The int part is a recursive counter, SmartDelay<3> will instantiate SmartDelay<2> and so on until SmartDelay<0> where the recursion stops. Each instantiation contains a nop, that is, a cycle. Thus, SmartDelay will force the compiler to write X nop (and burn X cycles) which is exactly what we are looking for...

thinkyhead commented 2 years ago

I look forward to seeing if those tweaks do the trick! I don't use Arduino IDE either, but I will see if I can dig up a recent version and give this a test at some point soon.

slowbro commented 2 years ago

I do agree there is simplicity and sanity to the _RUNTIME addition, but for very little additional complexity, we can have a DELAY_CYCLES that does the selection automatically. If we already have to have the template ... SmartDelay then there's not much difference here.

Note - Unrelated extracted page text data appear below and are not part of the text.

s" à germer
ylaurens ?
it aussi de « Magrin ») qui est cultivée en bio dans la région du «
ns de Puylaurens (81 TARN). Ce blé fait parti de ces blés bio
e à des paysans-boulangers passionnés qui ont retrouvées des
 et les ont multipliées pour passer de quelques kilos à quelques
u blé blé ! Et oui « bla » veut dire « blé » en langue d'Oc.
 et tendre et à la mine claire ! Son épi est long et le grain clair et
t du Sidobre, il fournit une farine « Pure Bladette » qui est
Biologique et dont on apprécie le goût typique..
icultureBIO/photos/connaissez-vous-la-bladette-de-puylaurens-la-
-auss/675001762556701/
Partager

  FORCE_INLINE static void DELAY_CYCLES(int Cycles) {
    DelayCycleFnc(Cycles);
  }

  template <int Cycles>
    FORCE_INLINE static void DELAY_CYCLES() {                                                                                                                                                                                                  
      if (Cycles == 0) return;
      Private::Helper<Cycles < TRIP_POINT_FOR_CALLING_FUNCTION, Cycles>::build();
  };
thinkyhead commented 2 years ago

As far as I can tell type specialization is working fine with our compilers. So we just need some equivalent for this that works with C++11 or some guarantee that our tools are all compiling C++14 properly…

// Only valid solution with C++14. Should use std::is_constant_evaluated() in C++20 instead
#define IS_CONSTEXPR(...) __builtin_constant_p(__VA_ARGS__)

If some tools are already leaping to C++20 then we may need to add a condition and switch to is_constant_evaluated.